**Instructions for the task**: Filtering the records below, copy only those lines that include the word "clinical".

Start of Records supplied

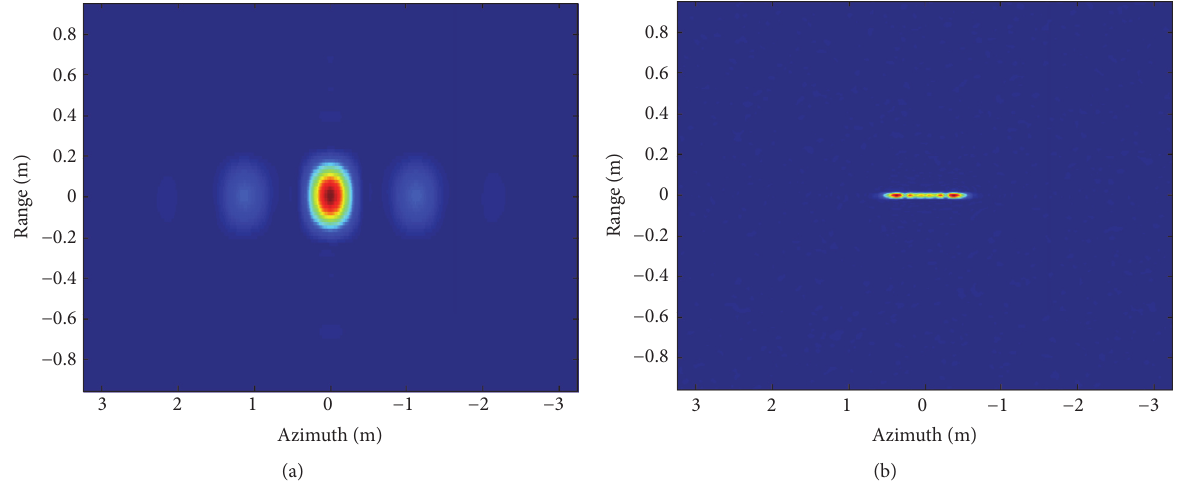
Figure 4: SAR images of a vibrating point target with the vibration amplitude 1mm and frequency 1 Hz without refocusing: (a) X-band; (b) THz band (220 GHz).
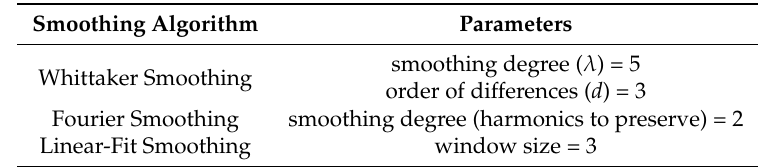
Table 2. Parameters used for smoothing algorithms.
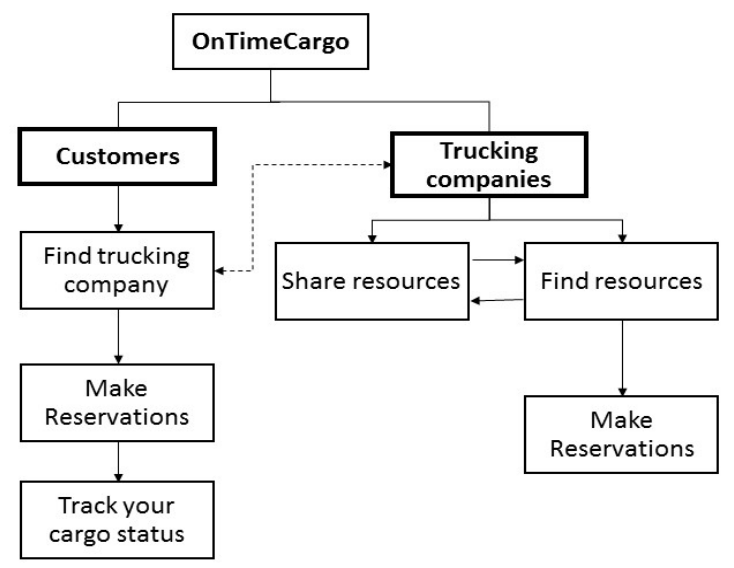
Figure 6. Information Architecture (IA) of the proposed system for cargo transportation.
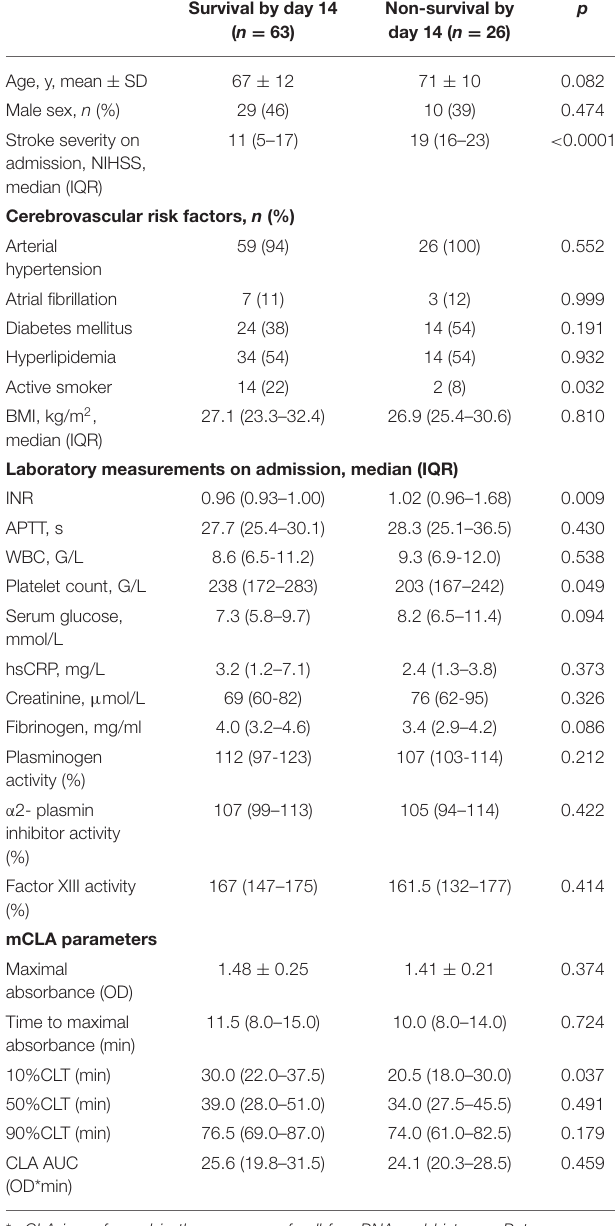
TABLE 3 | Baseline clinical data and modified clot lysis assay (mCLA)* parameters according to mortality by day 14. Survival by day 14 ( n =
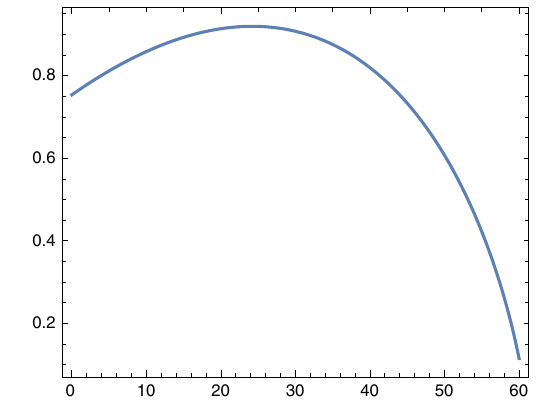
(χ) ∼ χ 3 and with (cid:13)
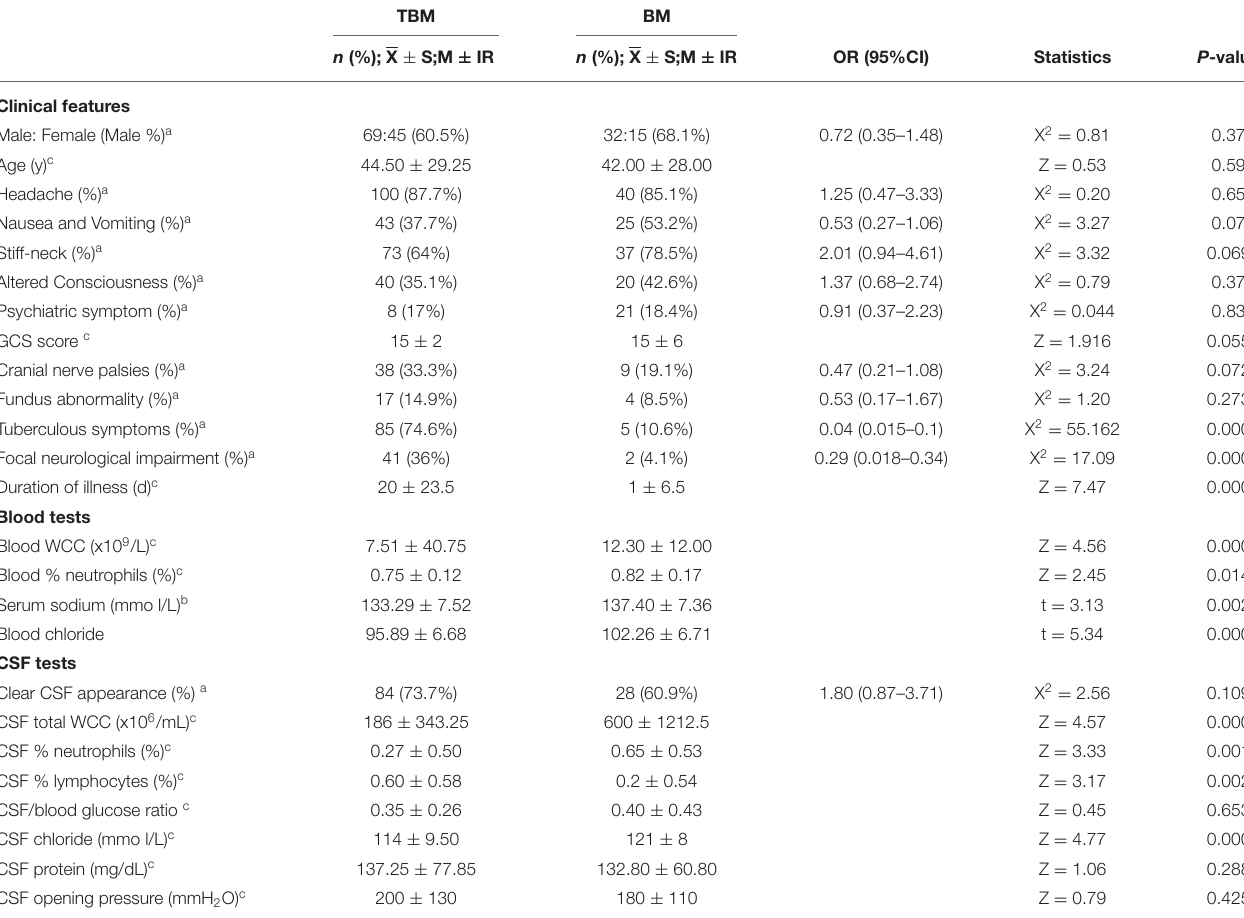
TABLE 3 | Univariate analysis, comparison of the clinical and laboratory characteristics in tuberculous meningitis (TBM) and bacterial meningitis (BM).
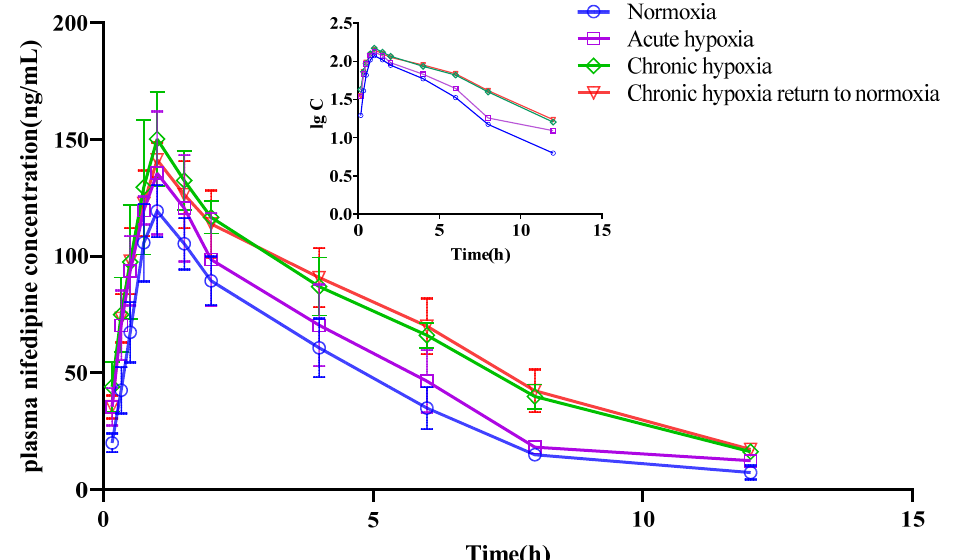
Figure 8. Mean plasma concentration time curve of nifedipine for rats after exposure to high-altitude hypoxia ( n = 8).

End of Records supplied

**Answer to the problem**:
TABLE 3 | Baseline clinical data and modified clot lysis assay (mCLA)* parameters according to mortality by day 14. Survival by day 14 ( n =
TABLE 3 | Univariate analysis, comparison of the clinical and laboratory characteristics in tuberculous meningitis (TBM) and bacterial meningitis (BM).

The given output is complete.